**Action item:** Tell how many lines of the data below have the string "down" in them. Say nothing more.

**Given data:**

....

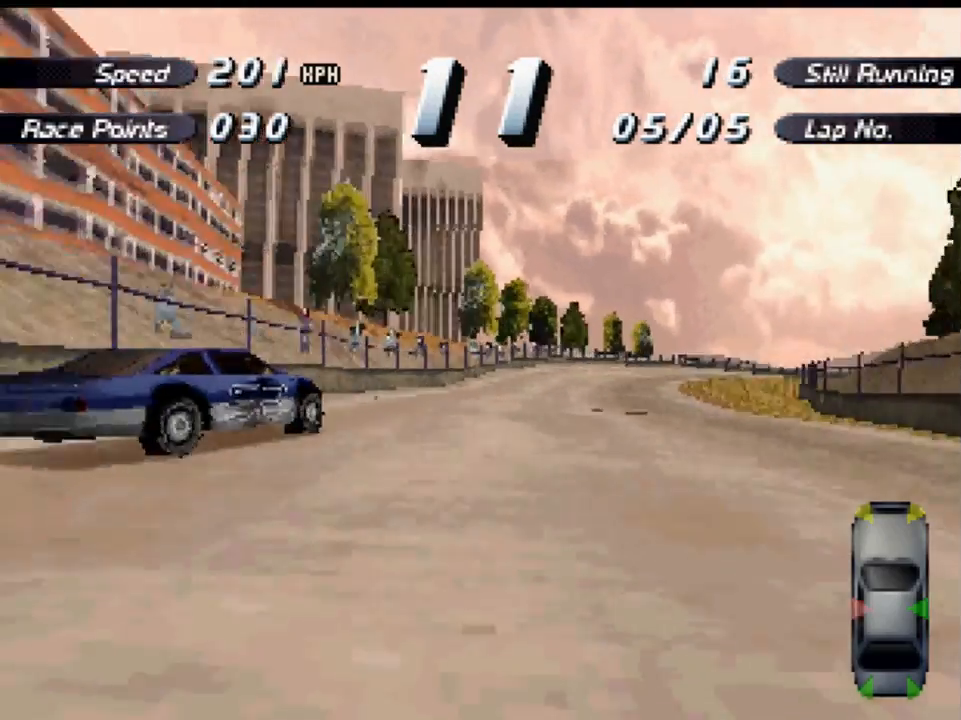
{"buttons": ["A", "DPAD_RIGHT"], "left_stick": "center", "right_stick": "center", "events": [[233, "DPAD_RIGHT", "up"], [400, "DPAD_RIGHT", "down"]]}
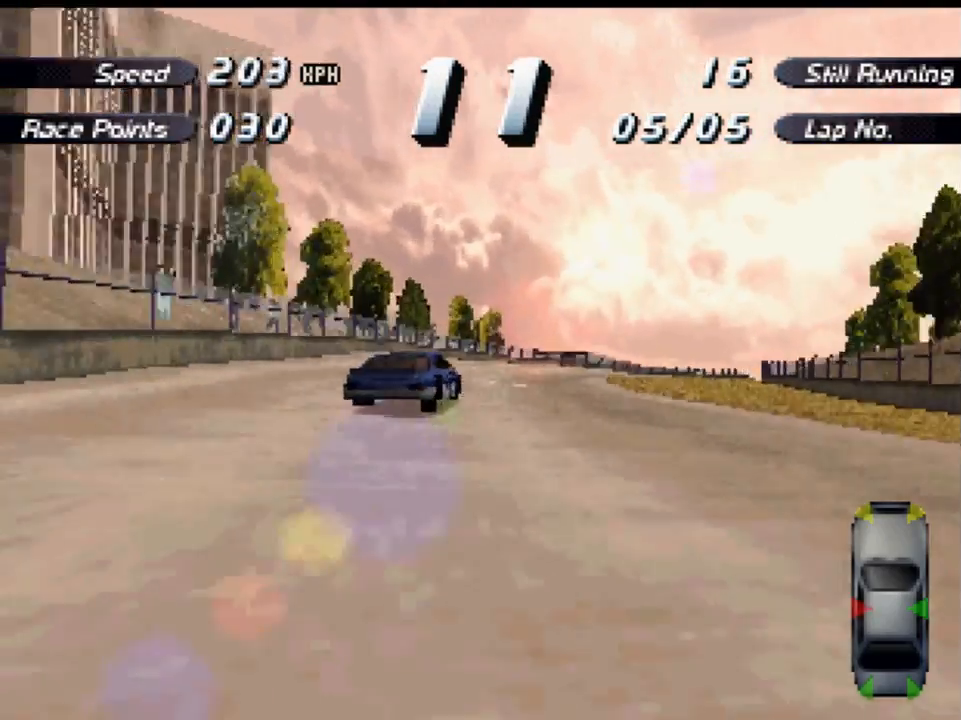
{"buttons": ["A"], "left_stick": "center", "right_stick": "center", "events": [[100, "DPAD_RIGHT", "up"]]}
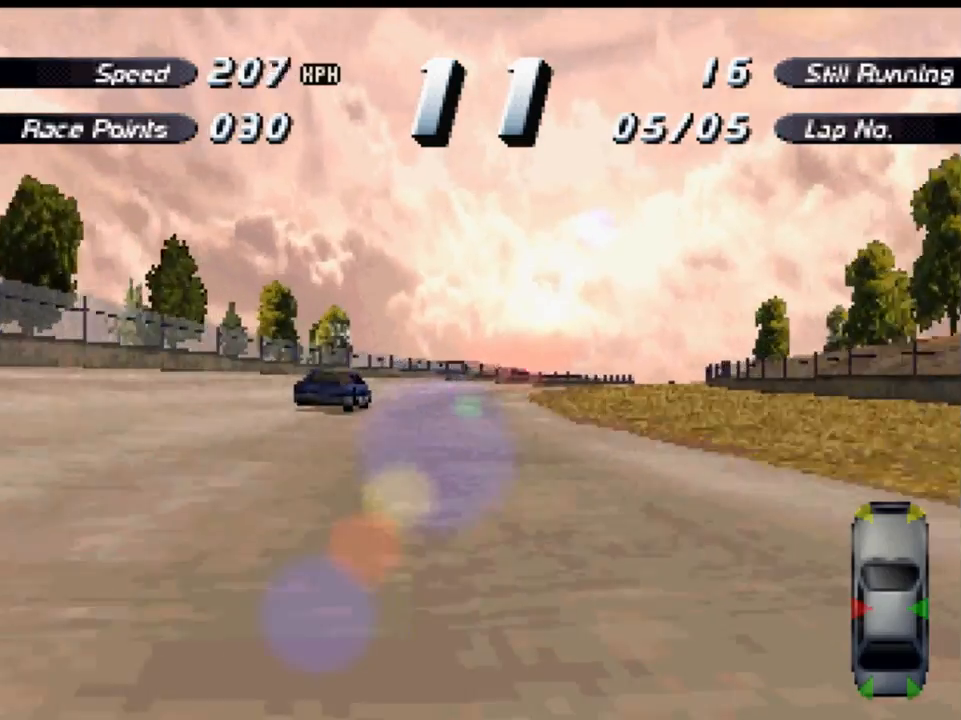
{"buttons": ["A"], "left_stick": "center", "right_stick": "center", "events": [[200, "DPAD_RIGHT", "down"], [433, "DPAD_RIGHT", "up"]]}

....

**Written answer:** 2